When updating their systems for the CFPB’s new mortgage regulations, lenders should note that the definition of “higher-priced” as it is used in the escrow regulation [10] is slightly different than the definition of ‘higher-priced” as it is used in the CFPB’s ability-to-repay regulation[11]. Both are based on the concept of “higher-priced” as it was used in the Federal Reserve Board’s 2008 amendment to Regulation Z. However, the definitions diverged due to Dodd-Frank §1461’s requirement that Freddie Mac limitations be factored into the escrow rule’s definition of “higher-priced.”

Why You Should Care: The CFPB’s escrow regulation becomes effective on June 1, 2013.

If You Want Further Information: The final escrow regulation can be found here.

If You Want Further Analysis: Contact Brian Boyle, bboyle@omm.com.

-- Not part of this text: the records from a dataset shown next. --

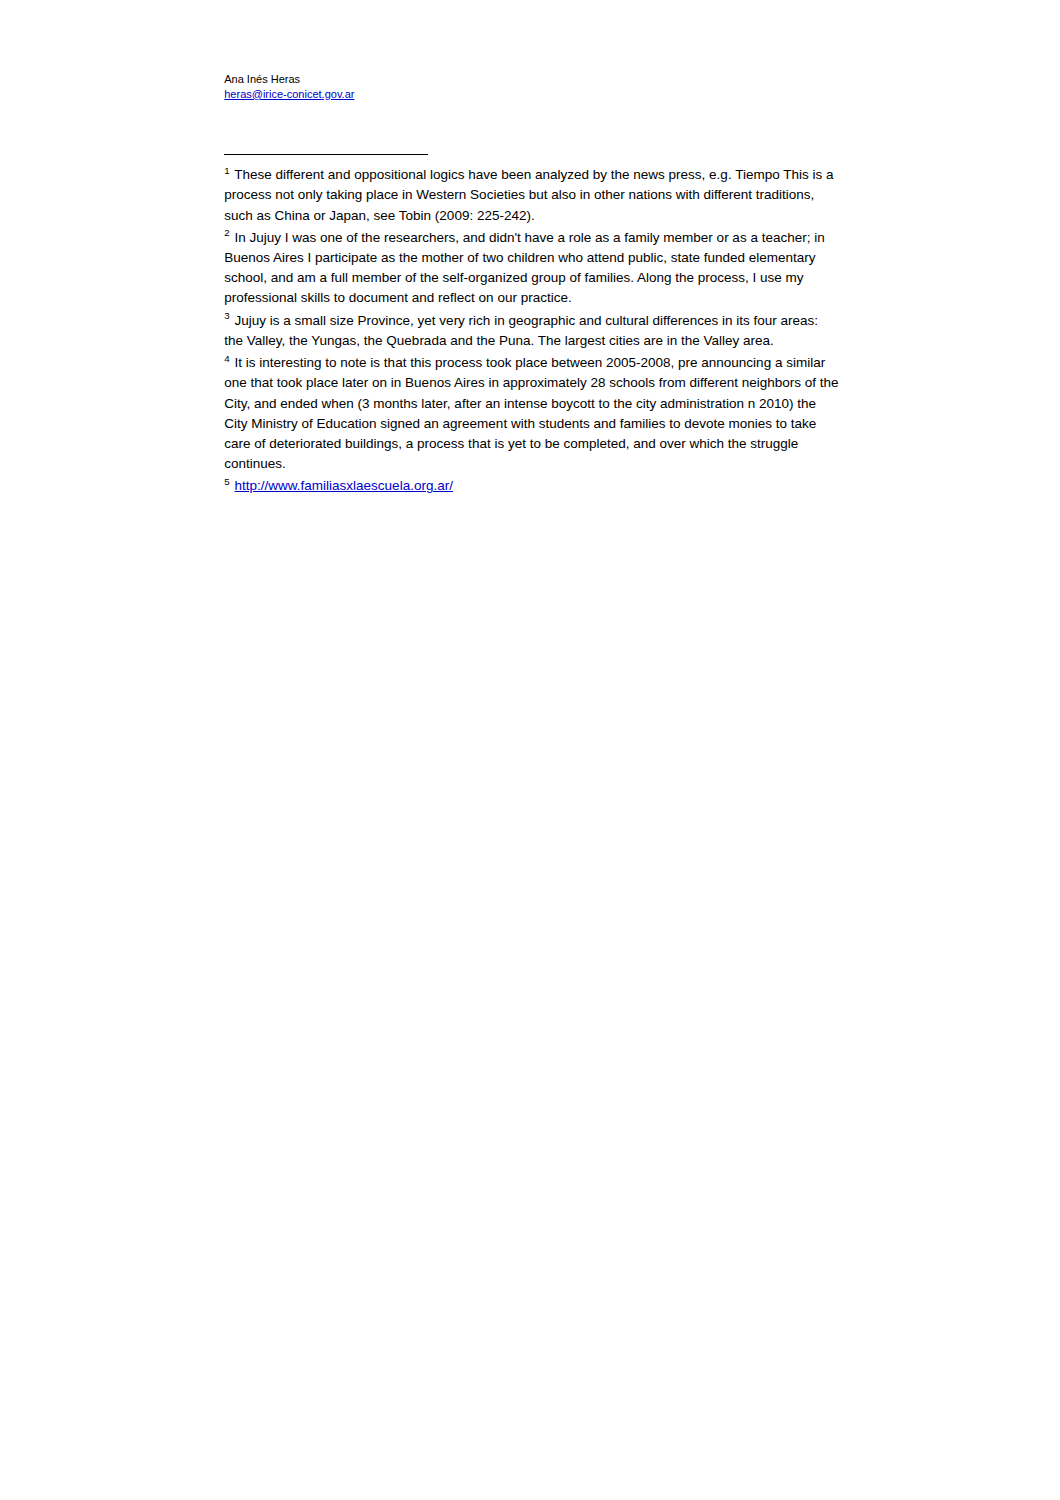Ana Inés Heras
heras@irice-conicet.gov.ar
1 These different and oppositional logics have been analyzed by the news press, e.g. Tiempo This is a process not only taking place in Western Societies but also in other nations with different traditions, such as China or Japan, see Tobin (2009: 225-242).
2 In Jujuy I was one of the researchers, and didn't have a role as a family member or as a teacher; in Buenos Aires I participate as the mother of two children who attend public, state funded elementary school, and am a full member of the self-organized group of families. Along the process, I use my professional skills to document and reflect on our practice.
3 Jujuy is a small size Province, yet very rich in geographic and cultural differences in its four areas: the Valley, the Yungas, the Quebrada and the Puna. The largest cities are in the Valley area.
4 It is interesting to note is that this process took place between 2005-2008, pre announcing a similar one that took place later on in Buenos Aires in approximately 28 schools from different neighbors of the City, and ended when (3 months later, after an intense boycott to the city administration n 2010) the City Ministry of Education signed an agreement with students and families to devote monies to take care of deteriorated buildings, a process that is yet to be completed, and over which the struggle continues.
5 http://www.familiasxlaescuela.org.ar/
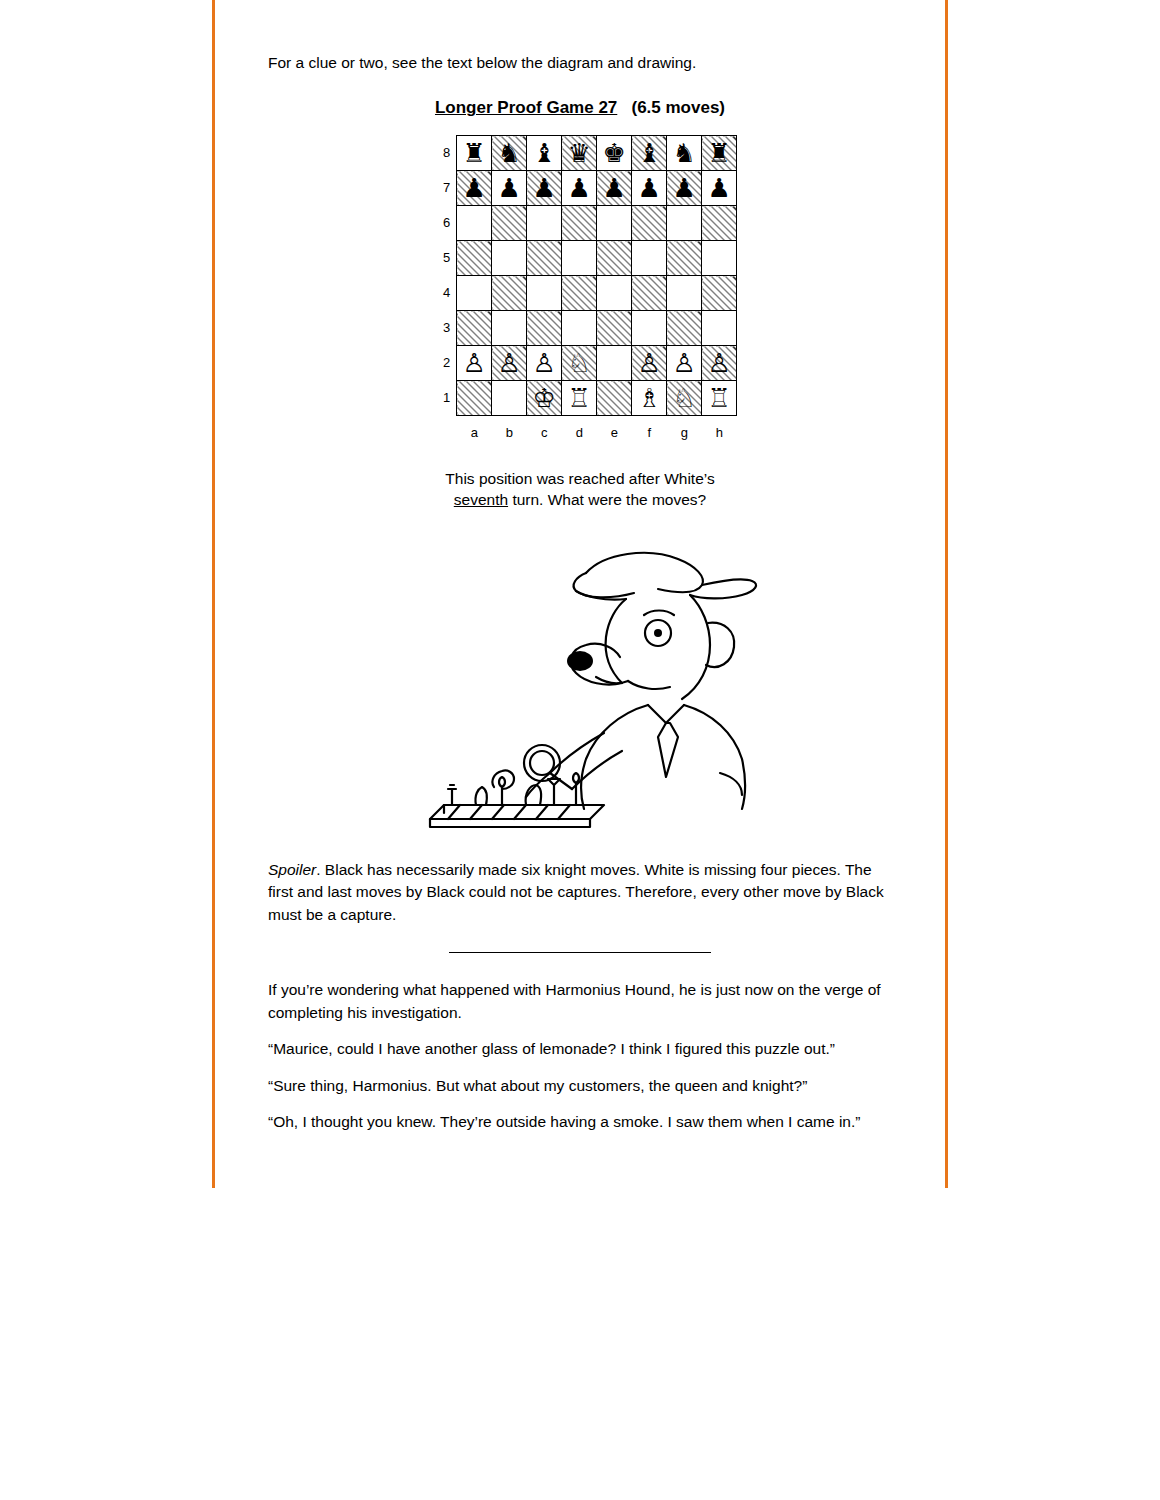For a clue or two, see the text below the diagram and drawing.
Longer Proof Game 27 (6.5 moves)
| 8 | ♜ | ♞ | ♝ | ♛ | ♚ | ♝ | ♞ | ♜ |
| 7 | ♟ | ♟ | ♟ | ♟ | ♟ | ♟ | ♟ | ♟ |
| 6 | | | | | | | | |
| 5 | | | | | | | | |
| 4 | | | | | | | | |
| 3 | | | | | | | | |
| 2 | ♙ | ♙ | ♙ | ♘ | | ♙ | ♙ | ♙ |
| 1 | | | ♔ | ♖ | | ♗ | ♘ | ♖ |
| | a | b | c | d | e | f | g | h |
This position was reached after White’s
seventh turn. What were the moves?
Spoiler. Black has necessarily made six knight moves. White is missing four pieces. The first and last moves by Black could not be captures. Therefore, every other move by Black must be a capture.
If you’re wondering what happened with Harmonius Hound, he is just now on the verge of completing his investigation.
“Maurice, could I have another glass of lemonade? I think I figured this puzzle out.”
“Sure thing, Harmonius. But what about my customers, the queen and knight?”
“Oh, I thought you knew. They’re outside having a smoke. I saw them when I came in.”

[1] See CFPB Bulletin 12-01, Re: The Bureau’s Supervision Authority and Treatment of Supervisory Information, dated January 4, 2012; 77 Fed. Reg. 39617, at 39620-21 (July 5, 2012), available at: https://www.federalregister.gov/articles/2012/07/05/2012-16247/confidential-treatment-of-privileged-information.
[2] The Dodd-Frank Wall Street Reform and Consumer Protection Act, Pub. L. No. 111-203, § 1042, 124 Stat. 1376, 2012-2014 (2010).
[3] See 77 Fed. Reg. 15288.
[4] Letter by William T. (Bill) Robinson III, President, American Bar Association, to Monica Jackson, Office of the Executive Secretary, Consumer Financial Protection Bureau, April 12, 2012, p.10.
[5] 73 FR 44522 (July 30, 2008).
[6] During the preceding calendar year, the creditor and its affiliates together must have originated 500 or fewer covered transactions. To be codified in 12 CFR §1026.35(b)(2)(iii)(B).
[7] The small rural or underserved lender exemption was intended to relieve creditors who could not afford to maintain escrow accounts. Thus, in order to qualify, a creditor and its affiliates must not currently maintain escrow accounts. There is an exception to this requirement, however, for creditors who established escrow accounts only to comply with the Federal Reserve’s 2008 regulation, or who established escrow accounts as an accommodation to distressed borrowers. To be codified in 12 CFR §1026.35(b)(2)(iii)(D).
[8] To be codified in 12 CFR §1026.35(b)(2)(iii)(C).
[9] To be codified in 12 CFR §1026.35(b)(2)(v).
[10] Called “higher-priced mortgage loan[s];” definition to be codified in 12 CFR §1026.35(a)(1).
[11] Called “higher-priced covered transaction[s];” definition to be codified in 12 CFR §1026.43(b)(4).